Such lens is a 3-in-one lens, but not a triplet.
A triplet:
...
-) can also mean a 4 lens-element lens, if 2 of the 4 are cemented together as for instance in a Tessar-type. Then this is called "expanded triplet".
What makes me wonder though is that the plain Sironar and Symmar were equivalent lenses from Schneider and Rodenstock.
Symmar:
180mm/315mm = 1/1.75
Sironar:
180mm/550mm = 1/3.1
I am puzzled... as the convertible characteristics should be similar.
But Sironar and Symmar seem both of symmetrical design, thus rear and front group must have about same FL.
If these lenses were true symmetrical in both cases the sole groups should have a FL of 364mm.
For the Symmar 180mm it is thus: 435mm/315mm
For the Sironar 180mm it is thus: 270mm/550mm
This shows how much one may be mislead by just looking at lens sketches.
However, each manufacturer may have deviated from symmetry in different ways. For older Symmars that are marked as convertible, Schneider recommended to use the rear cell alone. This shutter for a Sironar is marked for the 550mm cell, which I guess is the rear, but I've read that Rodenstock recommended to use the front cell of a Sironar when using only one. I've not tested it myself.
In later versions of these lenses the manufacturers stopped recommending using only one cell or engraving the shutters for it. It doesn't mean you can't do it, it just means they stopped officially saying it. Color photography was becoming more common and it wouldn't surprise me if the single groups are less well corrected for it.

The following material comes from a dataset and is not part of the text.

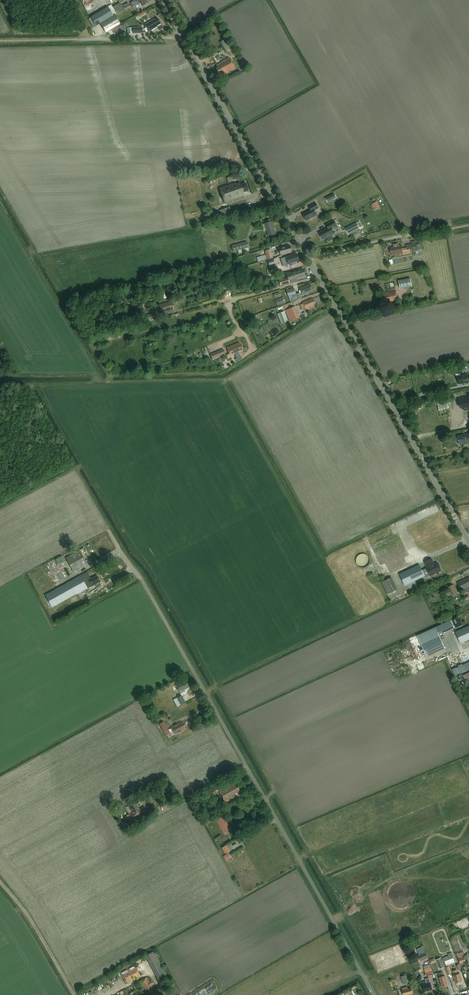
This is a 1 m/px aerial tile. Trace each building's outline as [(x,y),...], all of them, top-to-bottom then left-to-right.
[(124,8),(120,3),(112,8),(115,13),(124,8)] [(88,19),(94,28),(100,24),(113,16),(108,7),(88,19)] [(113,16),(100,24),(105,33),(120,24),(115,15),(113,16)] [(161,25),(157,18),(144,25),(148,32),(161,25)] [(226,53),(232,49),(226,39),(220,42),(226,53)] [(221,76),(235,68),(229,58),(221,63),(216,66),(217,69),(216,69),(218,73),(220,73),(221,76)] [(243,193),(248,191),(246,184),(241,185),(240,183),(236,184),(236,183),(219,189),(224,203),(244,196),(243,193)] [(334,194),(325,199),(327,202),(336,198),(334,194)] [(375,210),(380,207),(377,202),(372,205),(375,210)] [(311,210),(303,215),(306,221),(317,216),(315,211),(319,209),(316,204),(309,207),(311,210)] [(225,219),(233,217),(229,207),(219,211),(222,219),(225,218),(225,219)] [(205,222),(212,220),(220,217),(218,212),(210,214),(203,217),(205,222)] [(334,240),(331,235),(335,234),(332,229),(334,228),(337,226),(334,221),(326,225),(328,228),(328,229),(319,233),(321,235),(320,236),(321,238),(322,239),(323,240),(327,238),(329,242),(334,240)] [(266,229),(264,230),(265,231),(266,231),(268,237),(275,235),(272,222),(264,224),(266,229)] [(360,222),(357,224),(356,223),(345,229),(349,236),(360,230),(359,228),(363,226),(360,222)] [(416,242),(416,241),(411,242),(412,244),(409,245),(411,253),(413,253),(413,255),(422,253),(420,244),(418,244),(418,242),(416,242)] [(247,242),(231,246),(233,252),(249,248),(247,242)] [(403,255),(411,253),(409,245),(406,245),(406,248),(402,249),(401,245),(398,246),(398,244),(393,245),(393,247),(391,247),(392,249),(390,250),(392,256),(403,254),(403,255)] [(279,251),(276,252),(277,255),(280,254),(280,256),(291,253),(289,245),(278,249),(279,251)] [(296,254),(281,259),(283,266),(288,265),(291,264),(291,266),(296,264),(295,262),(299,261),(296,254)] [(297,279),(305,276),(303,269),(286,274),(287,278),(279,281),(280,286),(289,283),(289,284),(292,283),(290,279),(296,277),(297,279)] [(410,279),(399,281),(400,289),(412,287),(410,279)] [(311,290),(312,290),(310,284),(299,289),(302,296),(311,292),(311,290)] [(288,297),(296,295),(294,289),(286,291),(288,297)] [(389,303),(398,301),(396,292),(383,294),(383,297),(382,297),(383,302),(384,301),(385,305),(389,304),(389,303)] [(261,303),(280,297),(279,293),(260,298),(261,303)] [(283,298),(275,300),(277,307),(285,305),(283,298)] [(313,305),(315,304),(312,299),(302,303),(303,304),(300,305),(302,310),(305,309),(305,310),(314,306),(313,305)] [(162,313),(173,310),(173,308),(172,304),(171,302),(160,305),(162,313)] [(290,322),(299,318),(294,307),(285,311),(290,322)] [(288,322),(284,311),(277,314),(281,324),(288,322)] [(241,349),(243,349),(241,345),(240,345),(239,343),(227,348),(229,354),(227,355),(228,357),(235,354),(236,358),(235,359),(236,363),(243,360),(241,356),(240,357),(238,353),(242,351),(241,349)] [(213,359),(225,354),(223,350),(211,354),(213,359)] [(460,371),(455,372),(456,376),(457,376),(459,385),(468,383),(468,375),(468,374),(461,375),(460,371)] [(458,400),(460,406),(463,405),(464,409),(468,408),(468,392),(467,392),(468,398),(458,400)] [(450,408),(449,402),(439,404),(440,410),(450,408)] [(468,444),(468,434),(457,436),(459,445),(465,444),(465,445),(468,444)] [(387,563),(391,573),(409,565),(405,556),(409,555),(400,535),(374,546),(382,565),(387,563)] [(79,551),(66,558),(74,573),(88,565),(79,551)] [(363,554),(361,555),(359,555),(358,556),(357,558),(356,559),(356,560),(356,562),(356,563),(356,564),(357,566),(358,566),(359,567),(360,568),(362,568),(363,568),(364,568),(365,568),(366,568),(368,567),(369,565),(369,564),(370,563),(370,561),(370,560),(369,558),(368,557),(368,556),(366,555),(365,555),(364,554),(363,554)] [(63,555),(56,559),(59,564),(65,560),(63,555)] [(434,565),(432,560),(425,563),(428,568),(427,569),(430,576),(441,571),(440,568),(440,567),(439,565),(438,565),(438,564),(434,565)] [(425,577),(419,566),(400,575),(405,586),(425,577)] [(87,572),(45,595),(51,607),(87,588),(87,589),(100,582),(97,576),(91,579),(87,572)] [(389,594),(399,590),(393,577),(383,582),(389,594)] [(458,583),(461,591),(468,587),(468,577),(458,583)] [(456,594),(457,594),(453,585),(447,588),(451,597),(452,596),(453,598),(457,596),(456,594)] [(451,621),(436,627),(439,635),(454,628),(451,621)] [(456,632),(461,644),(468,640),(468,626),(456,632)] [(420,643),(439,635),(436,627),(417,636),(420,643)] [(439,635),(420,643),(427,657),(445,649),(439,635)] [(186,693),(184,690),(189,688),(188,686),(189,685),(186,679),(181,682),(181,681),(175,685),(179,693),(180,693),(181,696),(186,693)] [(177,707),(186,703),(182,696),(177,698),(173,700),(177,707)] [(170,733),(163,722),(159,725),(166,736),(170,733)] [(181,722),(171,728),(175,735),(186,729),(183,723),(182,724),(181,722)] [(240,791),(236,785),(234,787),(232,784),(219,791),(225,802),(234,798),(233,797),(236,795),(235,794),(240,791)] [(218,786),(199,797),(200,799),(204,796),(206,799),(215,794),(213,791),(219,787),(218,786)] [(132,812),(129,814),(133,821),(146,814),(145,812),(147,812),(144,806),(139,809),(136,802),(129,806),(132,812)] [(231,830),(223,817),(216,821),(224,834),(231,830)] [(155,950),(146,955),(159,979),(168,974),(155,950)] [(426,953),(418,956),(420,961),(428,958),(426,953)] [(140,957),(132,961),(135,966),(143,961),(140,957)] [(426,976),(433,974),(431,968),(430,968),(429,964),(423,966),(426,976)] [(136,968),(123,975),(128,984),(141,976),(136,968)] [(453,975),(455,984),(462,982),(460,974),(458,974),(457,970),(452,971),(454,975),(453,975)] [(438,973),(442,987),(447,986),(445,976),(444,976),(443,972),(438,973)] [(409,982),(406,973),(402,974),(403,976),(400,977),(403,984),(409,982)] [(147,977),(139,982),(146,994),(154,994),(153,994),(155,993),(152,988),(153,988),(152,986),(154,985),(151,980),(149,982),(147,977)] [(422,984),(423,987),(424,992),(432,990),(429,978),(425,979),(426,982),(422,984)]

But how will you determine the aperture to use on one of these front or rear groups? Is that lens that the guy is selling useless until someone calibrates the aperture scale?Yes, in the 90's I inquired at Schneider and they replied that from the models with suffix onwards they no longer advise using the rear group on its own, as the image quality would degrade too much.
Anyway, doing a little bit of math will reveal interesting results on gained focal lengths of single groups of those older lenses. The same can be done experimentally on the newer models where no single-group focal lenght is given any longer. In all cases then one still can establish whether the image quality is apt for the use in question.